Pendant la pandémie, elle et sa fille se sont retrouvées à la rue. Grâce à une association, elles ont été accueillies dans un foyer pour femmes à Carabanchel, un quartier où elle vit désormais avec deux autres mères célibataires qui sont dans la même situation qu'elle. Ensemble, ils payent les 800 euros de loyer, les frais de l'appartement et les fournitures scolaires de leurs enfants. Autrement, ils ne pourraient pas entretenir la maison. Comme le révèle le rapport Educo, le panier de base en Espagne a augmenté de 47 % au cours des 4 dernières années. Cela a conduit 114 542 familles à rejoindre le million de personnes menacées d’exclusion en 2023.

Céspedes soutient que l'effort de l'État pour soulager ces familles ne serait pas de trop. Pour que la salle à manger soit gratuite entre 6 et 12 ans, il faudrait allouer 1 075 millions d'euros. « Cela semble beaucoup, mais il s'agit d'une petite augmentation dans le cadre des budgets généraux. » Ce qui serait génial, c'est l'effet, dit l'expert. S'appuyant sur les parents consultés pour le rapport, elle explique que si la cafétéria était gratuite, la fréquentation scolaire atteindrait 77,8 %. « Il est évident que la conception des bourses fait une différence », affirme-t-il.

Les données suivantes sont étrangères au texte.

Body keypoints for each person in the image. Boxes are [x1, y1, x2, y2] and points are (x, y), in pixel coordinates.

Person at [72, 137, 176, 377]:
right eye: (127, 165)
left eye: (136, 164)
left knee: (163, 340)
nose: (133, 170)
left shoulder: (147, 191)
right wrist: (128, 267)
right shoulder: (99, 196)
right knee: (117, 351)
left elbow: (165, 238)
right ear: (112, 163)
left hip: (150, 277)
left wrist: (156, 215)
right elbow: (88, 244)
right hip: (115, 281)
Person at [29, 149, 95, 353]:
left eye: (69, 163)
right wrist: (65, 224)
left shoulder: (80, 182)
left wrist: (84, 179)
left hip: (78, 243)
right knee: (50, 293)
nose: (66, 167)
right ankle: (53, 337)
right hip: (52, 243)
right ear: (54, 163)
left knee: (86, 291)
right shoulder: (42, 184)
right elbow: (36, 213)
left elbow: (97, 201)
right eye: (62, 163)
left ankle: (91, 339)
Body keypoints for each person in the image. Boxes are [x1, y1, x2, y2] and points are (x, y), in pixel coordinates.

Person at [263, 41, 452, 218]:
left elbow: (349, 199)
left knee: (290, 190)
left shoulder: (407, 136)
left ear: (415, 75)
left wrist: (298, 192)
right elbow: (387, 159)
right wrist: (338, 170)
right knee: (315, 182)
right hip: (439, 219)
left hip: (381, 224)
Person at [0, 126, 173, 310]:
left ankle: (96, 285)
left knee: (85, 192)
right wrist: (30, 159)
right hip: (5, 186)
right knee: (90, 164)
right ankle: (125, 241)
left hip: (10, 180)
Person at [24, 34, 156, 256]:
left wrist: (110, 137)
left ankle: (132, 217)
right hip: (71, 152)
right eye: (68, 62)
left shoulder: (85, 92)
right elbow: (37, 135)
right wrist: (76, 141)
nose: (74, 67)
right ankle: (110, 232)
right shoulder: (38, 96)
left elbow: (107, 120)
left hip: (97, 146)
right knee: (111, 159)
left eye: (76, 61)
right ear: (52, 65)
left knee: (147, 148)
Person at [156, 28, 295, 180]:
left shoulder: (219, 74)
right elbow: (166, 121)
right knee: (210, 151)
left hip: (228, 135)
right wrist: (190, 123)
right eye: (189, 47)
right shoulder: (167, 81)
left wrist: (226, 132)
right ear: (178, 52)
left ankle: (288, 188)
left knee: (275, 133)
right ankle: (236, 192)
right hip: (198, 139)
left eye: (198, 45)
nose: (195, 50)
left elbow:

Une démonstration de ce que dit Céspedes est l'inégalité entre les communautés autonomes. À Valence, par exemple, la fréquentation des cantines des écoles primaires dépasse 80% – le plus élevé de toute l'Espagne – tandis qu'en Estrémadure et Murcie ce chiffre équivaut à ceux qui ne mangent pas à la cantine. Et pire encore, ils mangent probablement seuls et mal. Le risque d'exclusion et de pauvreté dans ces trois communautés est similaire, dans chacune d'elles il est d'environ 40 %. La différence est qu'à Valence, ils accordent des bourses à 19,7% de leurs étudiants. En Estrémadure et à Murcie, ils ne le font pratiquement pas, respectivement 0,1% et 2% seulement.

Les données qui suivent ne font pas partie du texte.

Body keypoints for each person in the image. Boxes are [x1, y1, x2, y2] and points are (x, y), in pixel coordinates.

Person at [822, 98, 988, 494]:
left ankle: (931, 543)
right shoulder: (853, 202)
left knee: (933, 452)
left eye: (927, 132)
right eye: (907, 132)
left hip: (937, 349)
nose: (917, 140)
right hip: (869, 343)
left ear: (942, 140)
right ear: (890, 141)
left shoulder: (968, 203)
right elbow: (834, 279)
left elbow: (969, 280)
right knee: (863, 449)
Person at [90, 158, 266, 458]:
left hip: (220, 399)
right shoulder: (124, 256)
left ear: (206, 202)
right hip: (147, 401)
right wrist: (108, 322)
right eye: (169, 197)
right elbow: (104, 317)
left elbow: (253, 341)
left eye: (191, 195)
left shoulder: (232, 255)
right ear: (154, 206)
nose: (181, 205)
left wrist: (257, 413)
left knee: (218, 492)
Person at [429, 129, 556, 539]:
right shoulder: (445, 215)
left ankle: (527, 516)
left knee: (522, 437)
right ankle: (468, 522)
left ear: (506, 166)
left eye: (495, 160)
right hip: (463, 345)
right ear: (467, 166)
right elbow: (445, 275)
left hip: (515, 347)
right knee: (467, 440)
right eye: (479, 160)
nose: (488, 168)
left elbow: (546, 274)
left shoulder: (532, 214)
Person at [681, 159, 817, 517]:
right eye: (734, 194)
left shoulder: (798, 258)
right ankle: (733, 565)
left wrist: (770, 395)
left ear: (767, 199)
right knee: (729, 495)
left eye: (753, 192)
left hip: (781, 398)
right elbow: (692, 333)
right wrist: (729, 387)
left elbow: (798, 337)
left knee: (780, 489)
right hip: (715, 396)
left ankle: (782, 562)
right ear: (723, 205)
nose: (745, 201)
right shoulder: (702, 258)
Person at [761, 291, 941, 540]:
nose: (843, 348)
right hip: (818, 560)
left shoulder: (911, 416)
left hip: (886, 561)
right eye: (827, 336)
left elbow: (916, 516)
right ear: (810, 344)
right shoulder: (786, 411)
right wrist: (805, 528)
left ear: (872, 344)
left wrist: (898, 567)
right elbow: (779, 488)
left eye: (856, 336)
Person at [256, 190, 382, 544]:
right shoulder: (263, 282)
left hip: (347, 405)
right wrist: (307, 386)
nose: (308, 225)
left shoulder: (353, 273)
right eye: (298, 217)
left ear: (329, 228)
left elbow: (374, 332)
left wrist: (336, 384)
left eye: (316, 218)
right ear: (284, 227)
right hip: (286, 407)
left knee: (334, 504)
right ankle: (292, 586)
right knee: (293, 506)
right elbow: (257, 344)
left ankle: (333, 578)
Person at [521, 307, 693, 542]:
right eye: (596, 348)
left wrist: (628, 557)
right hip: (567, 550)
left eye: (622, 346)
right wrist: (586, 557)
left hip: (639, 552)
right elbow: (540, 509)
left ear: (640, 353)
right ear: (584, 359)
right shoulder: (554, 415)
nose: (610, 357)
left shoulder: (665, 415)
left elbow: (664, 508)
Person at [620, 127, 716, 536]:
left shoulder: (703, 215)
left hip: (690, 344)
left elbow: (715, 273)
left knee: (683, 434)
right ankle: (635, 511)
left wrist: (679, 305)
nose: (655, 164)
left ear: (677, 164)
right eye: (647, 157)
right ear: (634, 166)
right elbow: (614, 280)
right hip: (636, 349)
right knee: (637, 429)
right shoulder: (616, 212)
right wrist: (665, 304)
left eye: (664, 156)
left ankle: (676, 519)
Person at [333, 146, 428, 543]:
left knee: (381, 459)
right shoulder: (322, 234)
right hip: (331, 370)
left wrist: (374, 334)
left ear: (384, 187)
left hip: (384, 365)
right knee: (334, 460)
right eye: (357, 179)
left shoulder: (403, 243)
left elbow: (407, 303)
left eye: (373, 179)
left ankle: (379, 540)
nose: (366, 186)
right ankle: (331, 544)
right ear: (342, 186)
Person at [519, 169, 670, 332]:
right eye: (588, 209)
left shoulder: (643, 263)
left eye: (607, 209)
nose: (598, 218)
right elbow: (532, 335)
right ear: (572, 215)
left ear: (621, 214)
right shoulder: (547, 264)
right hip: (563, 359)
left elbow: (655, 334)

Pour Ada R., la bourse pour laquelle elle opte à Madrid ne couvre que 50 %. Il dit que le processus n'est pas facile et qu'il ne sait pas comment postuler pour la bourse complète. Mais pour la moitié du prix, vous pouvez payer le déjeuner de votre fille et terminer ESO. Cependant, jusqu'à ce que vous obteniez une réponse, vous ne savez pas si vous pourrez terminer vos études. L'heure de licenciement de sa fille l'obligerait à partir deux heures plus tôt. « Avec qui dois-je laisser ma fille ? Je n'ai pas de famille, je n'ai personne ici », déplore-t-il. Cette situation repousse d'un an la possibilité d'avoir un emploi qui la sortirait de la pauvreté.